Whatever it is, I’m seeing a big decline in the genre as evidenced by the number of agents and publishers willing to handle it.
Yeah, back in the 70s Bowie was the Changes I could believe in, too!
There was this sort of short-lived “New Space Opera” movement recently, if you could call it that. Still some breath in it, but not as much as I’d like. Sometimes some science, too, but not as much as I’d like. Of the stuff that can fall into this category, I guess Scalzi’s Old Man’s War books are probably the biggest sellers. I like those well enough. Some game tie-ins like the HALO novelizations sell pretty well, too.
Still, this was not what I saw at the last con.
Well, here’s to getting old and fighting a war in space with Scalzi someday…
I also don’t like this new wave of Steampunk. I used to like a few works, like the Difference Engine by William Gibson and Bruce Sterling, now you see it everywhere! It seems that the younger people think Steampunk is googles.
[…] The State of Science Fiction and Fantasy: Urban Steam […]
I stay far away from steampunk and urban fantasy. Especially, urban fantasy. Unfortunately, this eliminates about 80% of the “SF/F” book section. It’s pain to even look for SF in the SF section.
Well, technically Pride and Prejudice is not victorian…
Aside from this, I agree with you. I don’t find NEW in urban fantasy or steampunk. They don’t give me the sense of wonder SF or fantasy can offer. At best, 2 or 3 writers manage to make me interested in their characters but the setting let me cold.
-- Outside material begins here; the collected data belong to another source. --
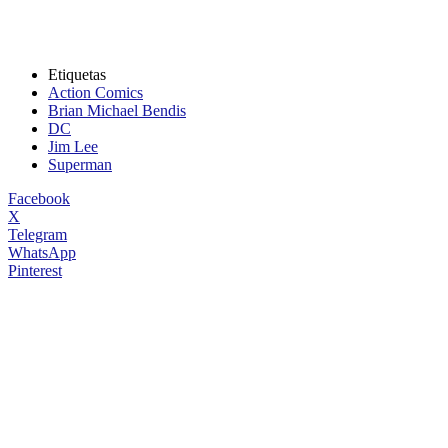
Etiquetas
Action Comics
Brian Michael Bendis
DC
Jim Lee
Superman
Facebook
X
Telegram
WhatsApp
Pinterest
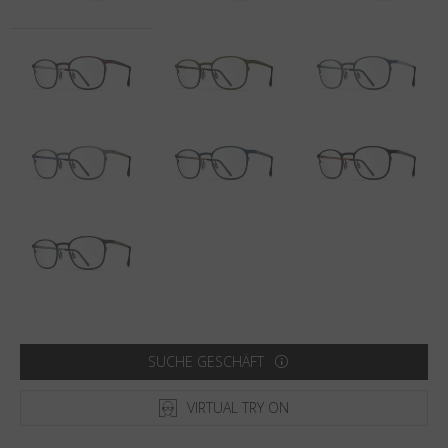
Land
:
Deutschland
Sprache
:
Deutsch
SUCHE GESCHÄFT
VIRTUAL TRY ON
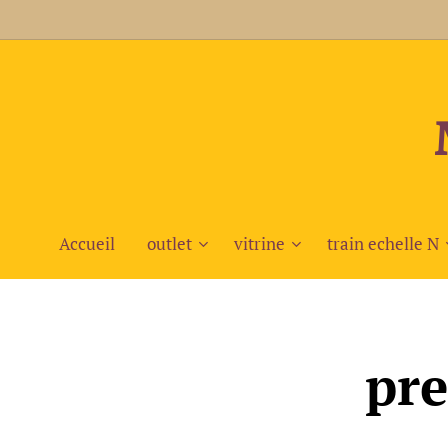
Accueil
outlet
vitrine
train echelle N
pre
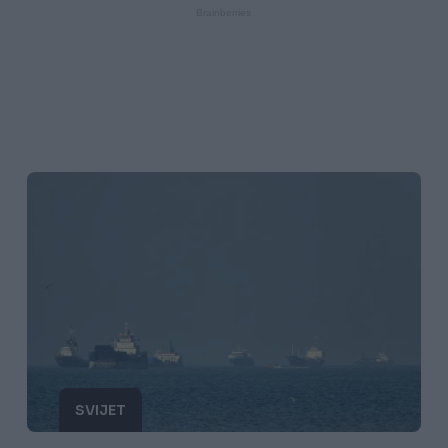
SVIJET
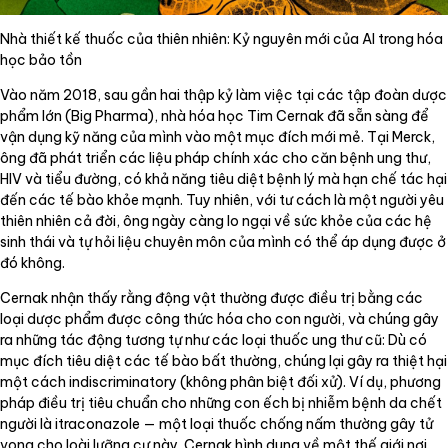
Nhà thiết kế thuốc của thiên nhiên: Kỷ nguyên mới của AI trong hóa
học bảo tồn
Vào năm 2018, sau gần hai thập kỷ làm việc tại các tập đoàn dược
phẩm lớn (Big Pharma), nhà hóa học Tim Cernak đã sẵn sàng để
vận dụng kỹ năng của mình vào một mục đích mới mẻ. Tại Merck,
ông đã phát triển các liệu pháp chính xác cho căn bệnh ung thư,
HIV và tiểu đường, có khả năng tiêu diệt bệnh lý mà hạn chế tác hại
đến các tế bào khỏe mạnh. Tuy nhiên, với tư cách là một người yêu
thiên nhiên cả đời, ông ngày càng lo ngại về sức khỏe của các hệ
sinh thái và tự hỏi liệu chuyên môn của mình có thể áp dụng được ở
đó không.
Cernak nhận thấy rằng động vật thường được điều trị bằng các
loại dược phẩm được công thức hóa cho con người, và chúng gây
ra những tác động tương tự như các loại thuốc ung thư cũ: Dù có
mục đích tiêu diệt các tế bào bất thường, chúng lại gây ra thiệt hại
một cách indiscriminatory (không phân biệt đối xử). Ví dụ, phương
pháp điều trị tiêu chuẩn cho những con ếch bị nhiễm bệnh da chết
người là itraconazole — một loại thuốc chống nấm thường gây tử
vong cho loài lưỡng cư này. Cernak hình dung về một thế giới nơi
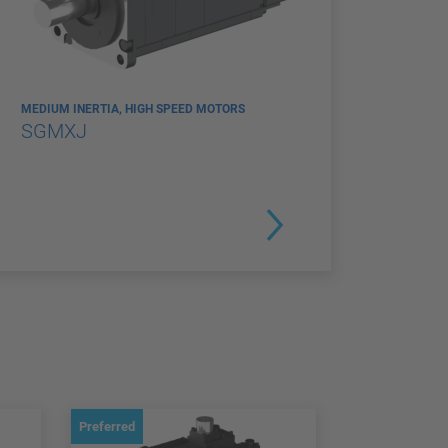
MEDIUM INERTIA, HIGH SPEED MOTORS
SGMXJ
Preferred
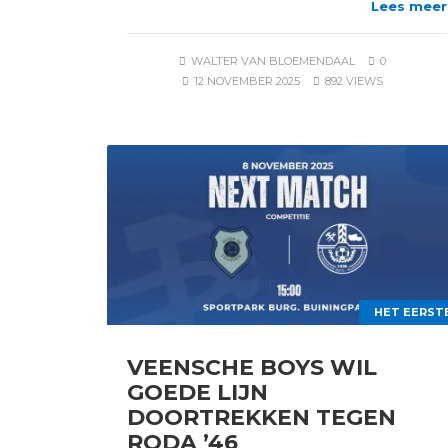
Lees meer
WALTER VAN BLOEMENDAAL
0
12 NOVEMBER 2025
892 VIEWS
HET EERST
VEENSCHE BOYS WIL
GOEDE LIJN
DOORTREKKEN TEGEN
RODA ’46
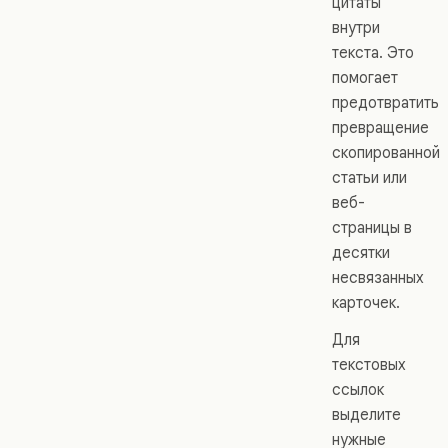
цитаты
внутри
текста. Это
помогает
предотвратить
превращение
скопированной
статьи или
веб-
страницы в
десятки
несвязанных
карточек.
Для
текстовых
ссылок
выделите
нужные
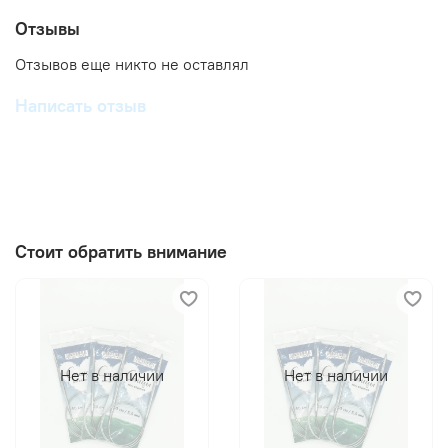
Отзывы
Отзывов еще никто не оставлял
Написать отзыв
Стоит обратить внимание
Нет в наличии
Нет в наличии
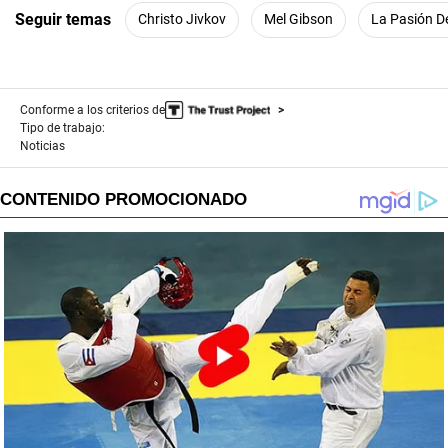
Seguir temas
Christo Jivkov
Mel Gibson
La Pasión De
Conforme a los criterios de
Tipo de trabajo:
Noticias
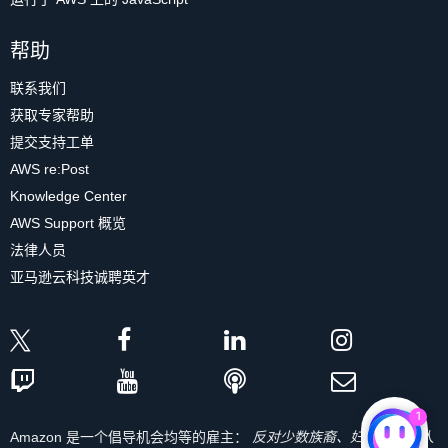
帮助
联系我们
获取专家帮助
提交支持工单
AWS re:Post
Knowledge Center
AWS Support 概览
法律人员
亚马逊云科技诚聘英才
1
Amazon 是一个倡导机会均等的雇主：
反对少数族裔、妇女、残疾人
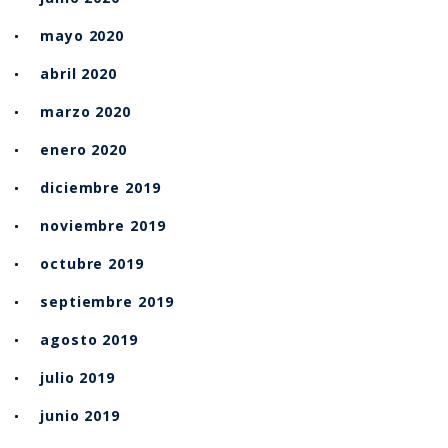
mayo 2020
abril 2020
marzo 2020
enero 2020
diciembre 2019
noviembre 2019
octubre 2019
septiembre 2019
agosto 2019
julio 2019
junio 2019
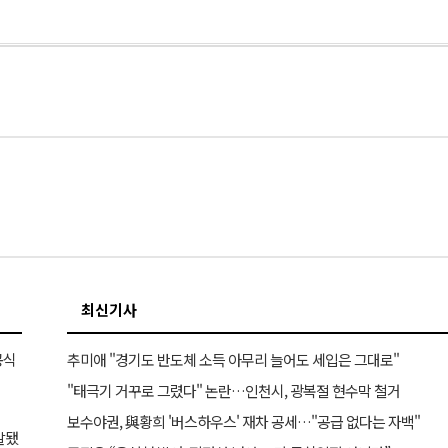
최신기사
공식
추미애 "경기도 반도체 소득 아무리 늘어도 세입은 그대로"
"태극기 거꾸로 그렸다" 논란…인천시, 광복절 현수막 철거
보수야권, 與황희 '버스하우스' 재차 공세…"공급 없다는 자백"
발됐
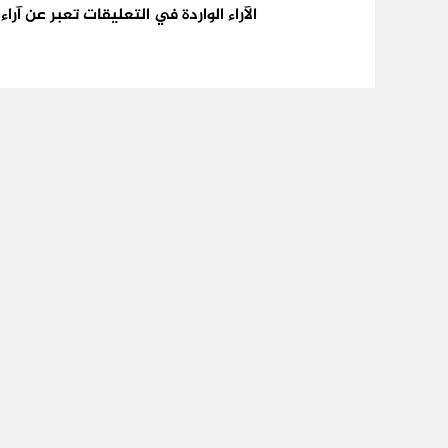
الآراء الواردة في التعليقات تعبر عن آر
Victorian or not, I’ve no fascination with 19th century England as a setting or cultural backdrop for my reading pleasure these days. Been there, done that, want something NEW, just like you, too.
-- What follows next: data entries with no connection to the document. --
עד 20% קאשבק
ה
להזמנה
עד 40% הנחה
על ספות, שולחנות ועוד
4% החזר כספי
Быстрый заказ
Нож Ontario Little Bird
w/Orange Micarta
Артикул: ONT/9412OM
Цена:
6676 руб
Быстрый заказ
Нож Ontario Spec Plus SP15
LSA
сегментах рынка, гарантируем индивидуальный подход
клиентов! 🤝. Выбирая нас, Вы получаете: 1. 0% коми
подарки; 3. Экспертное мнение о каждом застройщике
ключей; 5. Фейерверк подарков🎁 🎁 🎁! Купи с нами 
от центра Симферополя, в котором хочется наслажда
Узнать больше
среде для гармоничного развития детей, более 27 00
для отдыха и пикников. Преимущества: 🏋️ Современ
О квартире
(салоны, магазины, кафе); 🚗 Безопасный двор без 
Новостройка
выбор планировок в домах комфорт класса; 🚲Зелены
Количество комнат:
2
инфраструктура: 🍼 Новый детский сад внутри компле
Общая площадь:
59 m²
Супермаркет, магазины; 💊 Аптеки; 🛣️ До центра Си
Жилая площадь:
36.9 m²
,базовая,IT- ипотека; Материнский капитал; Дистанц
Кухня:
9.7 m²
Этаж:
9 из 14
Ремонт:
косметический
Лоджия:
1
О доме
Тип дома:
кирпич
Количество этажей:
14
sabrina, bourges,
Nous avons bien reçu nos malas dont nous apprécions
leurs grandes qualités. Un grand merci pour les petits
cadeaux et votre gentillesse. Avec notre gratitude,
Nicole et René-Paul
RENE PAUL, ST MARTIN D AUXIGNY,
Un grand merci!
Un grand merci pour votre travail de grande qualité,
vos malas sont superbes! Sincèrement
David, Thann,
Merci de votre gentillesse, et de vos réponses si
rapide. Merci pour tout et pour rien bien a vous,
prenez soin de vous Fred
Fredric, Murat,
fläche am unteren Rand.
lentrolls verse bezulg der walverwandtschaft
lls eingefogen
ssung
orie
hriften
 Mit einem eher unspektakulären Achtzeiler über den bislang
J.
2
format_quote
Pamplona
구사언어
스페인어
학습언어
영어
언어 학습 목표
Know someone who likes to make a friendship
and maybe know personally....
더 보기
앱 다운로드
I have been a huge fan of SFF all my life but for the past few years have mostly read urban fantasy because I want the escapism. You don’t even need to look to agents/publishers to see the decline. It’s apparent from the scarcity of new titles each month and the reprinting of old “classic” titles. You mention the link to Charlie Stross rant about steampunk but an excellent summary has been done at Mad Hatter’s Bookshelf where he has collected various retorts to the issue from Cherie Priest and Catherynn Valente and more. It’s worth a look.
Thanks for the head’s up about that summary, Doug. Worth the read.